OBJECTIVES: Surviving long lasting cardiac arrest following accidental hypothermia has been reported after treatment with extra corporeal life support (ECLS), but there is a risk of neurologic injury. Most surviving hypothermia patients have a prolonged stay in the intensive care unit, where most patients experience polyneuropathy. Theoretically, accidental hypothermic cardiac arrest may in itself contribute to polyneuropathy. This study was designed to examine the impact of three hours of cardiac arrest at a core temperature of 20°C followed by reanimation of peripheral nerve function.

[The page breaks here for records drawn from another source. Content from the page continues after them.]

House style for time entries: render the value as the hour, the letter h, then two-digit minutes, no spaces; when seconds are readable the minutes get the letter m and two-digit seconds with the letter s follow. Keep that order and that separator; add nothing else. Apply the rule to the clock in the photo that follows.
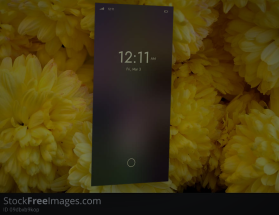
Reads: 12h11
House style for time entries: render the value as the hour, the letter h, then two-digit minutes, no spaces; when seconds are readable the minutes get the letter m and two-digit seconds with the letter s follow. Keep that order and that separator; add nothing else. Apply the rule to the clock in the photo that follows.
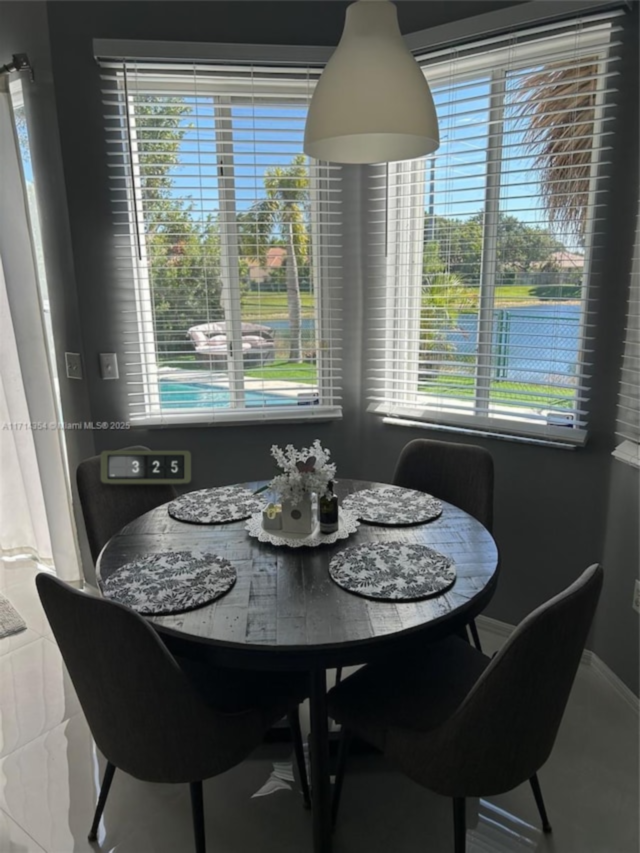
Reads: 3h25
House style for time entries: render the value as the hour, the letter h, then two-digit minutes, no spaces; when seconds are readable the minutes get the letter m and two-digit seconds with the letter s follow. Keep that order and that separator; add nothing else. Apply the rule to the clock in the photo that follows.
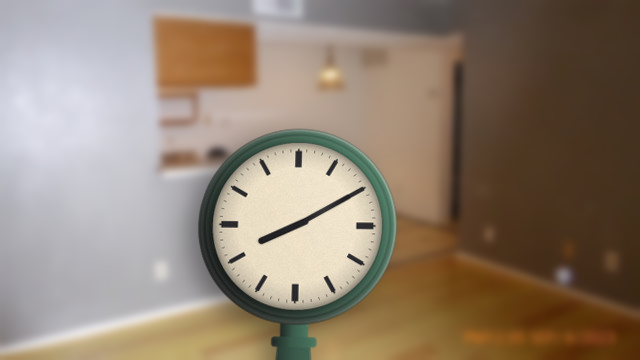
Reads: 8h10
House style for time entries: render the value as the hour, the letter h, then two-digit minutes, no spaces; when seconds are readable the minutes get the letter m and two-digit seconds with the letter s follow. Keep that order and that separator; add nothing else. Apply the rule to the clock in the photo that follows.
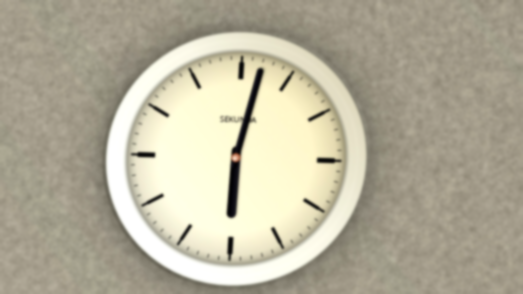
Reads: 6h02
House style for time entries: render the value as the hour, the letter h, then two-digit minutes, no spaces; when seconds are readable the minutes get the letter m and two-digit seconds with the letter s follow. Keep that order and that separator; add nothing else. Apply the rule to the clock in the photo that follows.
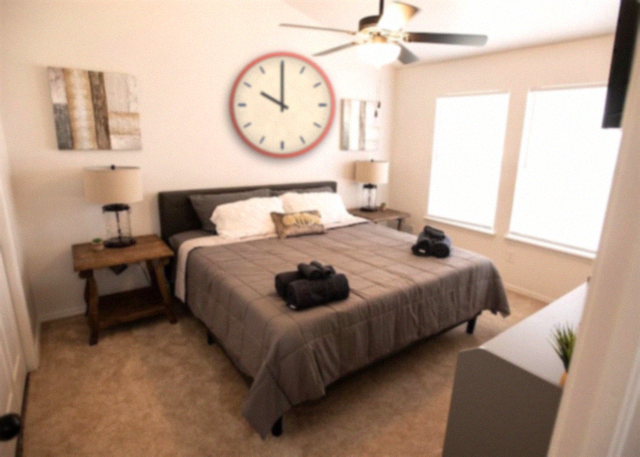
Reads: 10h00
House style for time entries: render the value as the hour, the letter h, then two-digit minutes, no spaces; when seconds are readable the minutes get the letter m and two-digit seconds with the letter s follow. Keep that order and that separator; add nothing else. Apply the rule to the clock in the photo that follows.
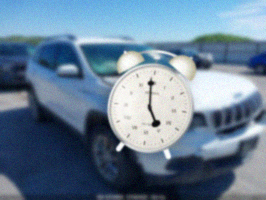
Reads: 4h59
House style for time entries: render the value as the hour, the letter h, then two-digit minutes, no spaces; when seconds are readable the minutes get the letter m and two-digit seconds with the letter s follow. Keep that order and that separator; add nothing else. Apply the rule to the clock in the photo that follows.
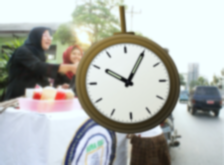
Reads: 10h05
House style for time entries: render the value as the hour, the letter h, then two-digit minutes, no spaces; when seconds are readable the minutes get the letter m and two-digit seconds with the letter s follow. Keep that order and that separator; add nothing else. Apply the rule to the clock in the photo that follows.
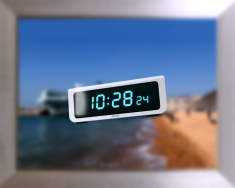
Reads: 10h28m24s
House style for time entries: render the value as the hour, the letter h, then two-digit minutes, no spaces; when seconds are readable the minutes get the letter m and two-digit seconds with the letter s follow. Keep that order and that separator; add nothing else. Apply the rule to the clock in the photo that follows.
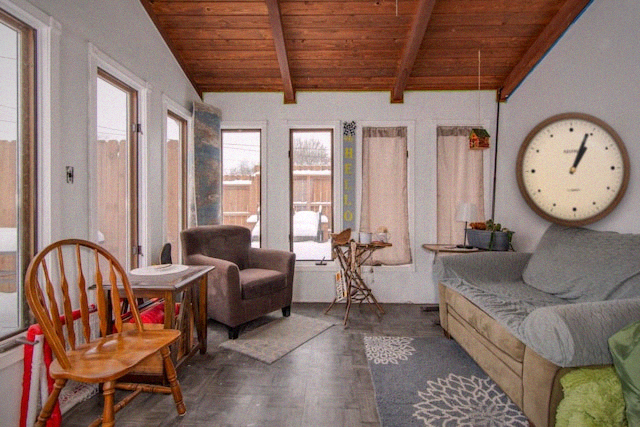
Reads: 1h04
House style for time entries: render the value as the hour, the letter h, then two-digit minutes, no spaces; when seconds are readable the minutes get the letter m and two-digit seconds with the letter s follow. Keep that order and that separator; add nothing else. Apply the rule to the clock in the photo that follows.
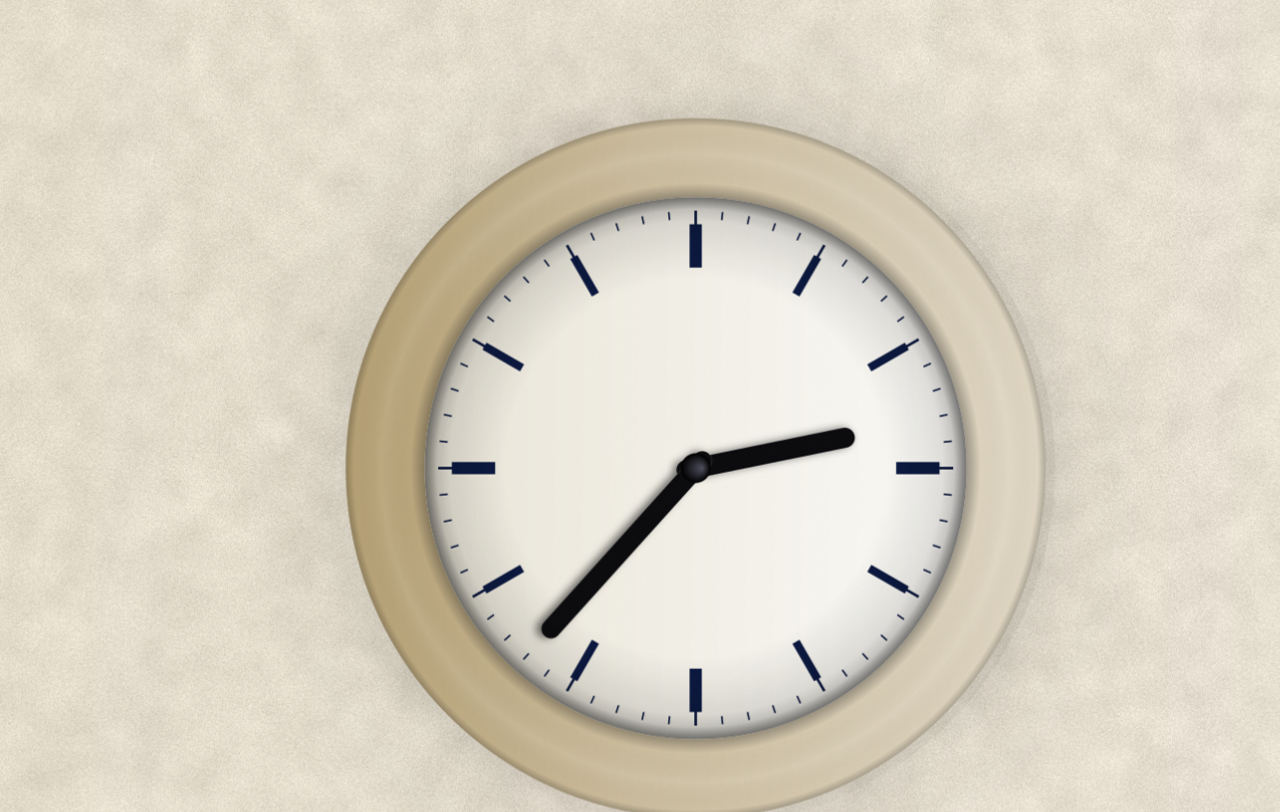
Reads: 2h37
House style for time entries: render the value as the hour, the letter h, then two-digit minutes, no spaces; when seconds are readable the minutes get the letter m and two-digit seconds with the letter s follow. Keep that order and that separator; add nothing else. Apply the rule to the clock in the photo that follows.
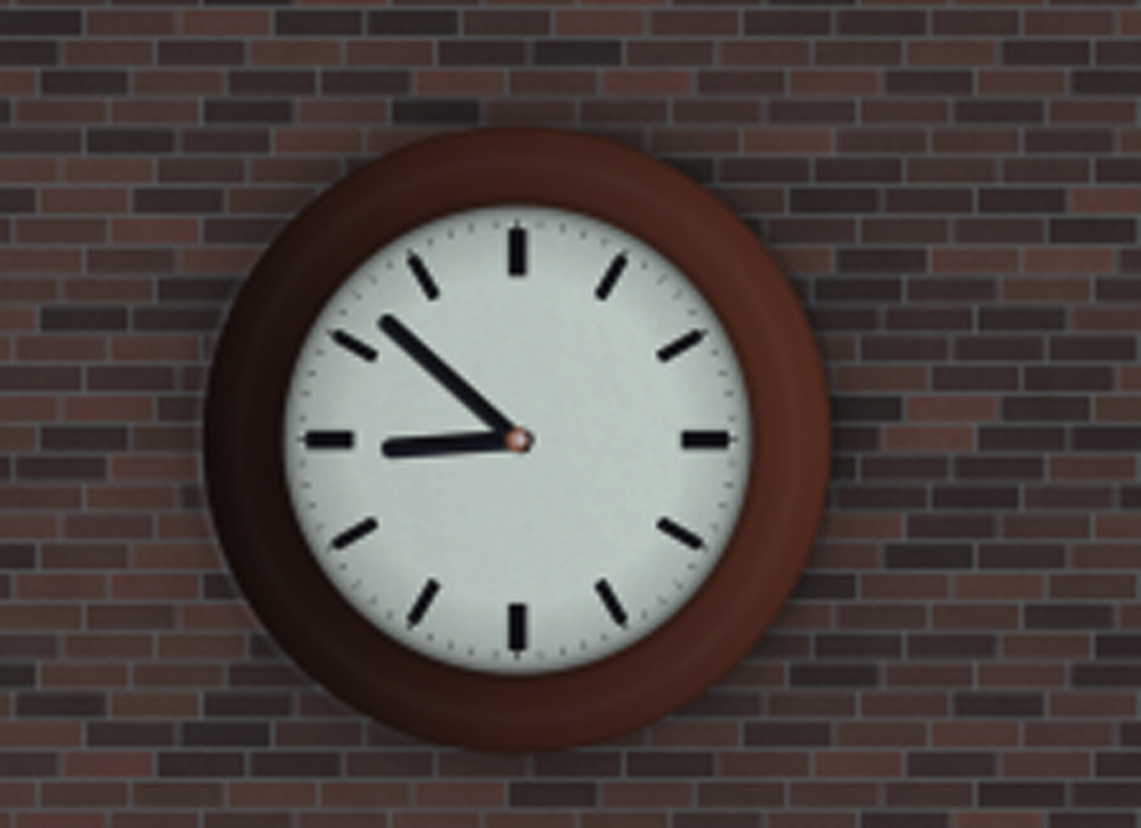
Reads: 8h52
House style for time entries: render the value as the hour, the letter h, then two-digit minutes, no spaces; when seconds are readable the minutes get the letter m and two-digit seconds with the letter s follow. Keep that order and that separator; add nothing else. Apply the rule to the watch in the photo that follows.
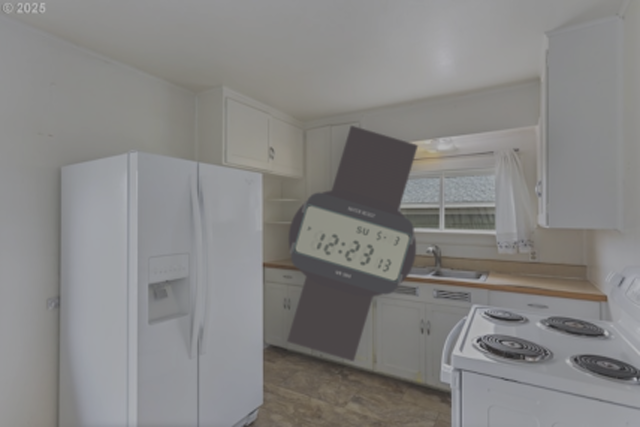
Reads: 12h23m13s
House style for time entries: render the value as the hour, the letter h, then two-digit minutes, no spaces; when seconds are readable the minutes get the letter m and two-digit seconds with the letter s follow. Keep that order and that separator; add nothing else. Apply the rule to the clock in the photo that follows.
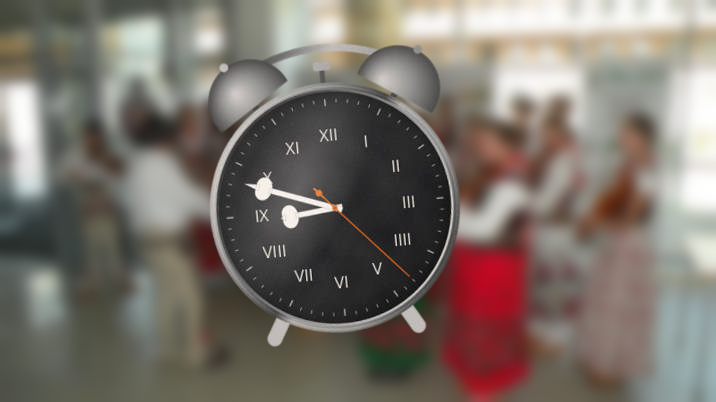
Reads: 8h48m23s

METHODS: Seven pigs were cannulated for ECLS and cooled to a core temperature of 20°C followed by three hours of circulatory arrest where the extremities were packed with ice. After three hours, ECLS was started and rewarming was performed. During the process, neural testing of the ulnar nerve (a somatic nerve) and of the vagus nerve (an autonomic nerve) were performed and blood was drawn for analysis of p-potassium, serum-neuron-specific enolase, and S100b protein.
RESULTS: The ulnar nerve was cooled from 34.9±1.6°C to 12.8±3.8°C and the vagus nerve from 36.2±1.2°C to 15.4±1.4°C. Physiologic function of both somatic and autonomic nerves were strongly affected by cooling, but recovered to almost normal levels during rewarming, even after three hours of hypothermic cardiac arrest. P-potassium rose from 3.9 (3.6-4.6)mmol/l to 8.1 (7.2-9.1)mmol/l after three hours of cardiac arrest, but normalized after recirculation. There was no rise in serum-neuron-specific enolase, but a slight rise in S100b protein during three hours of hypothermic cardiac arrest was observed. All pigs obtained return of spontaneous circulation (ROSC).
CONCLUSIONS: Reanimation after three hours of hypothermic cardiac arrest using ECLS was possible with no or, if present, minor damage to the two nerves tested.